Tölzer Kurier, 30.03.06 Seite Isarwinkel:

 

Eltern reichen Petition im Landtag ein „Kombi-Klassen ungesetzlich“ Wackersberg/Gaißach – Eine Initiative der Eltern will jahrgangsgemischte Klassen in Wackersberg und Gaißach auf jeden Fall verhindern. Der Elternbeirat der Grundschule Wackersberg hat nun eine Petition im Landtag eingereicht. „Wir wollen damit eine Öffentlichkeit herstellen und die Regierung zwingen, Farbe zu bekennen“, sagt Josef Singhammer, der Vorsitzende des Elternbeirats.

von stefanie reiffert

„Die Einführung von jahrgangsübergreifenden Grundschulklassen über die bereits bestehenden hinaus ist dauerhaft zu unterlassen“, lautet die Petition. Als Begründung hierfür schreibt Singhammer: „Die beabsichtigte Zusammenlegung der Jahrgangsstufen 1 und 2 ist rechtswidrig und verstößt gegen Artikel 32, Absatz 2, BayEUG (Bayerisches Erziehungs- und Unterrichtsgesetz).“ Dieser besagt: „Die Volksschulen sind so zu errichten, dass die Schüler grundsätzlich auf Jahrgangsklassen verteilt sind. Nur bei besonderen örtlichen Gegebenheiten können an den Grundschulen ausnahmsweise zwei Jahrgangsstufen in einer Klasse zusammengefasst werden.“ Eine Ausnahme, die etwa bei der Jachenauer Grundschule greift.
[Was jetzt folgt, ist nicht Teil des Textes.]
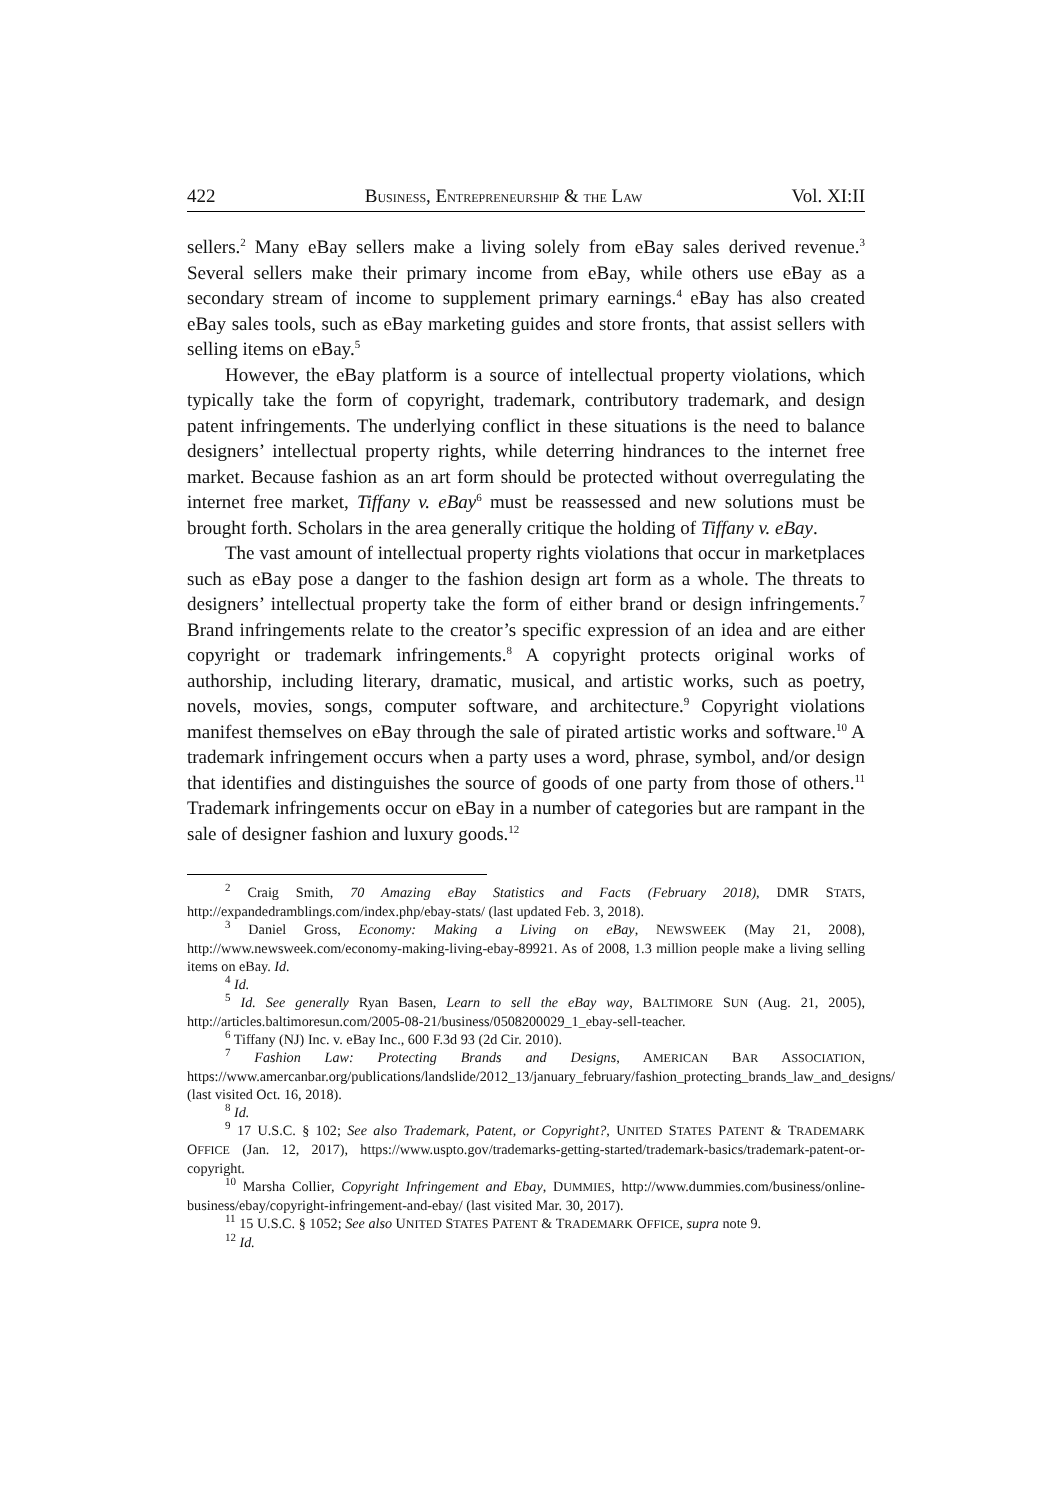422 BUSINESS, ENTREPRENEURSHIP & THE LAW Vol. XI:II
sellers.<sup>2</sup> Many eBay sellers make a living solely from eBay sales derived revenue.<sup>3</sup> Several sellers make their primary income from eBay, while others use eBay as a secondary stream of income to supplement primary earnings.<sup>4</sup> eBay has also created eBay sales tools, such as eBay marketing guides and store fronts, that assist sellers with selling items on eBay.<sup>5</sup>
However, the eBay platform is a source of intellectual property violations, which typically take the form of copyright, trademark, contributory trademark, and design patent infringements. The underlying conflict in these situations is the need to balance designers’ intellectual property rights, while deterring hindrances to the internet free market. Because fashion as an art form should be protected without overregulating the internet free market, Tiffany v. eBay<sup>6</sup> must be reassessed and new solutions must be brought forth. Scholars in the area generally critique the holding of Tiffany v. eBay.
The vast amount of intellectual property rights violations that occur in marketplaces such as eBay pose a danger to the fashion design art form as a whole. The threats to designers’ intellectual property take the form of either brand or design infringements.<sup>7</sup> Brand infringements relate to the creator’s specific expression of an idea and are either copyright or trademark infringements.<sup>8</sup> A copyright protects original works of authorship, including literary, dramatic, musical, and artistic works, such as poetry, novels, movies, songs, computer software, and architecture.<sup>9</sup> Copyright violations manifest themselves on eBay through the sale of pirated artistic works and software.<sup>10</sup> A trademark infringement occurs when a party uses a word, phrase, symbol, and/or design that identifies and distinguishes the source of goods of one party from those of others.<sup>11</sup> Trademark infringements occur on eBay in a number of categories but are rampant in the sale of designer fashion and luxury goods.<sup>12</sup>
<sup>2</sup> Craig Smith, 70 Amazing eBay Statistics and Facts (February 2018), DMR STATS, http://expandedramblings.com/index.php/ebay-stats/ (last updated Feb. 3, 2018).
<sup>3</sup> Daniel Gross, Economy: Making a Living on eBay, NEWSWEEK (May 21, 2008), http://www.newsweek.com/economy-making-living-ebay-89921. As of 2008, 1.3 million people make a living selling items on eBay. Id.
<sup>4</sup> Id.
<sup>5</sup> Id. See generally Ryan Basen, Learn to sell the eBay way, BALTIMORE SUN (Aug. 21, 2005), http://articles.baltimoresun.com/2005-08-21/business/0508200029_1_ebay-sell-teacher.
<sup>6</sup> Tiffany (NJ) Inc. v. eBay Inc., 600 F.3d 93 (2d Cir. 2010).
<sup>7</sup> Fashion Law: Protecting Brands and Designs, AMERICAN BAR ASSOCIATION, https://www.amercanbar.org/publications/landslide/2012_13/january_february/fashion_protecting_brands_law_and_designs/ (last visited Oct. 16, 2018).
<sup>8</sup> Id.
<sup>9</sup> 17 U.S.C. § 102; See also Trademark, Patent, or Copyright?, UNITED STATES PATENT & TRADEMARK OFFICE (Jan. 12, 2017), https://www.uspto.gov/trademarks-getting-started/trademark-basics/trademark-patent-or-copyright.
<sup>10</sup> Marsha Collier, Copyright Infringement and Ebay, DUMMIES, http://www.dummies.com/business/online-business/ebay/copyright-infringement-and-ebay/ (last visited Mar. 30, 2017).
<sup>11</sup> 15 U.S.C. § 1052; See also UNITED STATES PATENT & TRADEMARK OFFICE, supra note 9.
<sup>12</sup> Id.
Der Rechtsanwalt Michael Pointner hatte beim Informationsabend der Elterninitiative „Für mehr Lehrer an Bayerns Volksschulen und gegen jahrgangskombinierte Klassen“ ebenfalls auf diesen Artikel hingewiesen und erklärt: „Es ist objektiv rechtswidrig.“ Dass eine Gesetzesänderung wie im Falle des Büchergelds möglich ist, ist den Eltern bewusst. Es gehe daher mehr darum, auf die rechtliche Situation aufmerksam zu machen, so Singhammer.
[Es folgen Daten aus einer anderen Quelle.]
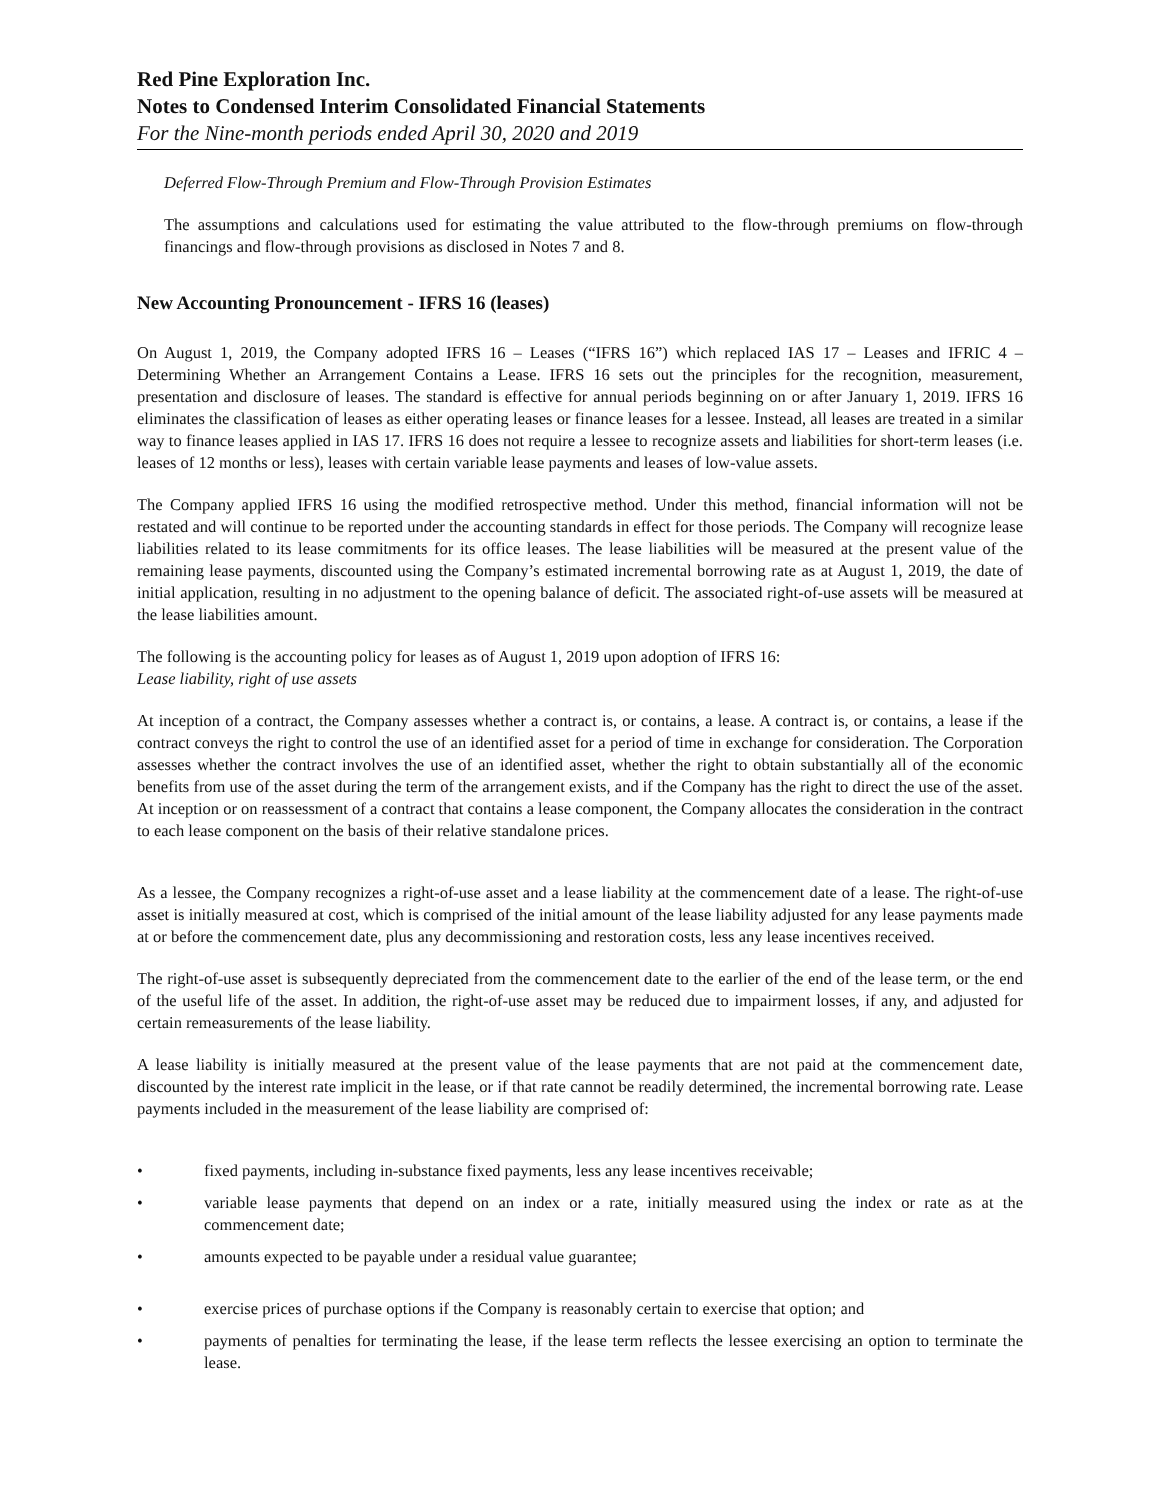Red Pine Exploration Inc.
Notes to Condensed Interim Consolidated Financial Statements
For the Nine-month periods ended April 30, 2020 and 2019
Deferred Flow-Through Premium and Flow-Through Provision Estimates
The assumptions and calculations used for estimating the value attributed to the flow-through premiums on flow-through financings and flow-through provisions as disclosed in Notes 7 and 8.
New Accounting Pronouncement - IFRS 16 (leases)
On August 1, 2019, the Company adopted IFRS 16 – Leases (“IFRS 16”) which replaced IAS 17 – Leases and IFRIC 4 – Determining Whether an Arrangement Contains a Lease. IFRS 16 sets out the principles for the recognition, measurement, presentation and disclosure of leases. The standard is effective for annual periods beginning on or after January 1, 2019. IFRS 16 eliminates the classification of leases as either operating leases or finance leases for a lessee. Instead, all leases are treated in a similar way to finance leases applied in IAS 17. IFRS 16 does not require a lessee to recognize assets and liabilities for short-term leases (i.e. leases of 12 months or less), leases with certain variable lease payments and leases of low-value assets.
The Company applied IFRS 16 using the modified retrospective method. Under this method, financial information will not be restated and will continue to be reported under the accounting standards in effect for those periods. The Company will recognize lease liabilities related to its lease commitments for its office leases. The lease liabilities will be measured at the present value of the remaining lease payments, discounted using the Company’s estimated incremental borrowing rate as at August 1, 2019, the date of initial application, resulting in no adjustment to the opening balance of deficit. The associated right-of-use assets will be measured at the lease liabilities amount.
The following is the accounting policy for leases as of August 1, 2019 upon adoption of IFRS 16:
Lease liability, right of use assets
At inception of a contract, the Company assesses whether a contract is, or contains, a lease. A contract is, or contains, a lease if the contract conveys the right to control the use of an identified asset for a period of time in exchange for consideration. The Corporation assesses whether the contract involves the use of an identified asset, whether the right to obtain substantially all of the economic benefits from use of the asset during the term of the arrangement exists, and if the Company has the right to direct the use of the asset. At inception or on reassessment of a contract that contains a lease component, the Company allocates the consideration in the contract to each lease component on the basis of their relative standalone prices.
As a lessee, the Company recognizes a right-of-use asset and a lease liability at the commencement date of a lease. The right-of-use asset is initially measured at cost, which is comprised of the initial amount of the lease liability adjusted for any lease payments made at or before the commencement date, plus any decommissioning and restoration costs, less any lease incentives received.
The right-of-use asset is subsequently depreciated from the commencement date to the earlier of the end of the lease term, or the end of the useful life of the asset. In addition, the right-of-use asset may be reduced due to impairment losses, if any, and adjusted for certain remeasurements of the lease liability.
A lease liability is initially measured at the present value of the lease payments that are not paid at the commencement date, discounted by the interest rate implicit in the lease, or if that rate cannot be readily determined, the incremental borrowing rate. Lease payments included in the measurement of the lease liability are comprised of:
• fixed payments, including in-substance fixed payments, less any lease incentives receivable;
• variable lease payments that depend on an index or a rate, initially measured using the index or rate as at the commencement date;
• amounts expected to be payable under a residual value guarantee;
• exercise prices of purchase options if the Company is reasonably certain to exercise that option; and
• payments of penalties for terminating the lease, if the lease term reflects the lessee exercising an option to terminate the lease.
Verfasst hat er die Petition in enger Zusammenarbeit mit der Elterninitiative. Allerdings haben er und die anderen Elternbeiräte zunächst die Voraussetzung für eine Petition erfüllt: ein abgelehnter Antrag. „Wir waren im vergangenen Jahr beim Ministerpräsidenten und haben ihm ein Schreiben überreicht“, erklärt Singhammer. Darin sprachen sich die Eltern gegen die jahrgangskombinierten Klassen aus und legten außerdem 550 Unterschriften bei. In der Antwort, die wie das Schreiben der Petition beiliegt, heißt es unter anderem: „Das Bayerische Erziehungs- und Unterrichtsgesetz sieht in der Grundschule ausdrücklich die Möglichkeit von jahrgangskombinierten Klassen vor.“ Auch Ute Stenzel aus Icking hat Erfahrung mit einer Absage von Stoiber: „Als wir bei ihm waren, hat er gesagt, nächstes Jahr ist es beschlossene Sache.“ Inzwischen liegt eine Eingangsbestätigung vor, die Petition hat nun ein Aktenzeichen.

Eltern haben die Möglichkeit, auf der Interne-Seite der Elterninitiative Anträge herunterzuladen, die ans Schulamt adressiert sind. Auch sie argumentieren mit dem Artikel 32.